"We still treat terrorism as an act committed by foreigners," Governor Cuomo said. "It is, but only in part - it is now a two front war on terrorism. It's fed by hate: hate from abroad and hate right here at home. White supremacists, anti-Semites, anti-LGBTQ white nationalists - these are Americans committing mass hate crimes against other Americans and it should be recognized for what it is: domestic terrorism. American citizens who are radicalized not by a foreign ideology but rather radicalized by hate for other Americans are still terrorists. Today, our people are three times more likely to suffer a terrorist attack launched by an American than one launched by a foreigner. It is not just repulsive, immoral, and anti-American - it is illegal and we must confront it by enacting a new law to fit the crime."
Under the proposal, the intent standard mirrors the standard in New York's existing hate crimes law and creates a new domestic terrorism hate crime punishable by up to life in prison without parole.
The new statute proposed by the Governor would define mass casualty as any incident that results in the murder of at least one person and the attempted murder of at least two additional people and when that violence is motivated by hate. This definition of mass casualty would parallel the FBI's definition of a mass killing - which is defined as three or more deaths.
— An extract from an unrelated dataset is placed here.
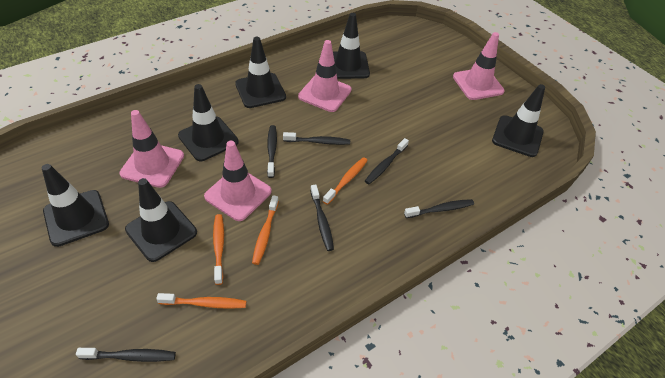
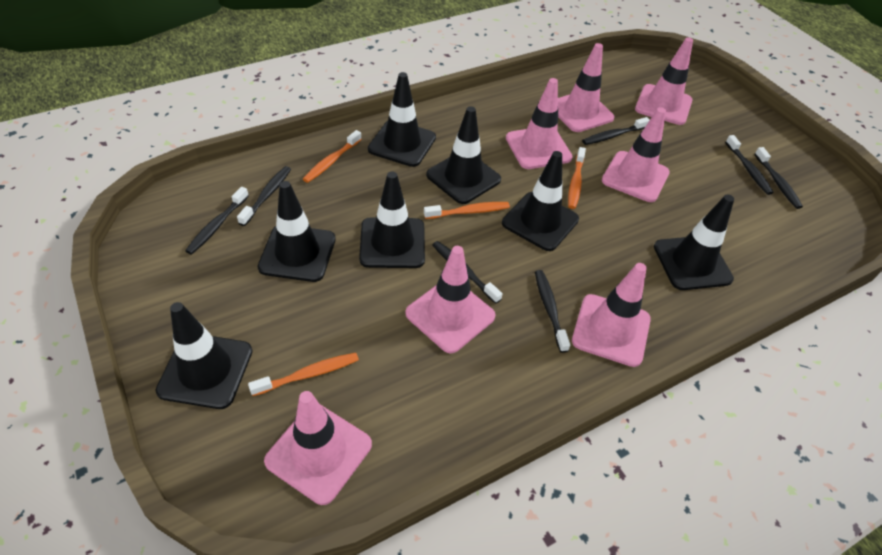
black toothbrush: 6 -> 7
black traffic cone: 6 -> 7
pink traffic cone: 4 -> 7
Finally, the bill would also create a domestic terrorism task force to study mass shootings, recommend practices to prevent potential mass shootings and shooting incidents and recommend security practices in locations likely to be targeted by mass shooters. This task force would be required to provide its finding to the Governor and the Legislature.The Governor also called on the federal government to enact a new federal domestic terrorism law that would finally define acts of homegrown terror committed on United States soil as terrorism. He called on the federal government to pass legislation mirroring New York State's nation-leading gun safety laws, including banning the weapons most often used to perpetrate mass killings-military style assault weapons and high capacity magazines - and requiring universal background checks.